The findings follow a separate report last week from a University of Pennsylvania professor and a Cornell graduate student concluding white referees called fouls against black players at a higher rate than they did against white players.

UCF researcher Richard Lapchick, who specializes in diversity in sports, said his report focuses on the bigger picture: Who's getting top NBA jobs, not whether unconscious racial bias could affect the game.

"Was there validity to the (referee) study? It's hard for me to tell," Lapchick said. "If (the bias) is true, it's more of a reflection of what's going on with society. Decisions made by corporations, decisions judges make."

Pro hoops has received top diversity marks among men's sports in Lapchick's study for the last decade and a half.

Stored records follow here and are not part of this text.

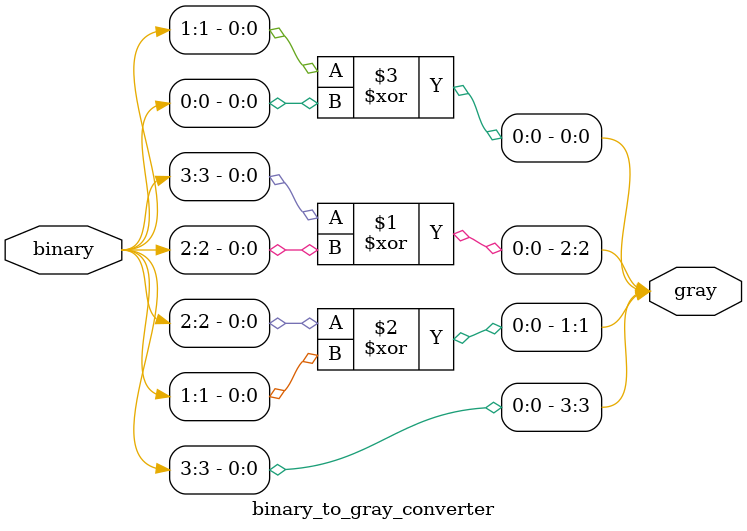
<source format=v>
module binary_to_gray_converter(
    input [3:0] binary,
    output [3:0] gray
);
    // Gray code conversion: G[i] = B[i] XOR B[i+1]
    // MSB remains the same
    assign gray[3] = binary[3];
    assign gray[2] = binary[3] ^ binary[2];
    assign gray[1] = binary[2] ^ binary[1];
    assign gray[0] = binary[1] ^ binary[0];
    
endmodule
</source>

Fifteen percent of NBA team vice presidents were minorities, 3 points higher than last year, according to this most recent study that used data from the 2006-07 season. Thirty-four percent of professionals in the league office were minorities, a 2-point climb.

The NBA also has the only black CEOs and presidents in professional sports. The CEOs are Terdema Ussery, Dallas Mavericks; Fred Whitfield, Charlotte Bobcats; Steve Mills, New York Knicks; and Billy King, Philadelphia 76ers. The presidents are Joe Dumars with the Detroit Pistons and Isiah Thomas with the New York Knicks.

About 79 percent of NBA players were minorities. The proportion of black players jumped two points from last year to 75 percent, amounting to 330 players, while Latino players remained constant at 3 percent (13 players). There were 91 white players, slipping a point for the second straight year to 21 percent of the total.

The proportion of white players has hovered just above 20 percent for most of the past 16 seasons Lapchick has studied. It peaked at 28 percent in the 1990-91 season and dropped to a low of 18 percent in 1994-95.

NBA commissioner David Stern "has long felt that a diverse workplace is the only workplace," spokesman Brian McIntyre said. "It's just something we kind of do as a normal way of doing business."

The NBA also had 12 black head coaches, the best in pro sports and 40 percent of the league's total. The league has far more black coaches across its history than any other -- 53, compared with 25 for Major League Baseball managers, the second-best total.

According to Lapchick's study, sixty-four percent of the NBA's referees were white, 32 percent black and 3 percent Latino. One of the 59 referees was a woman.

Not all the news in the report was sterling. The percentage of women in the league office dipped for the third straight year, down 2 points to 39 percent overall. Still, the study said it was the highest total in men's pro sports.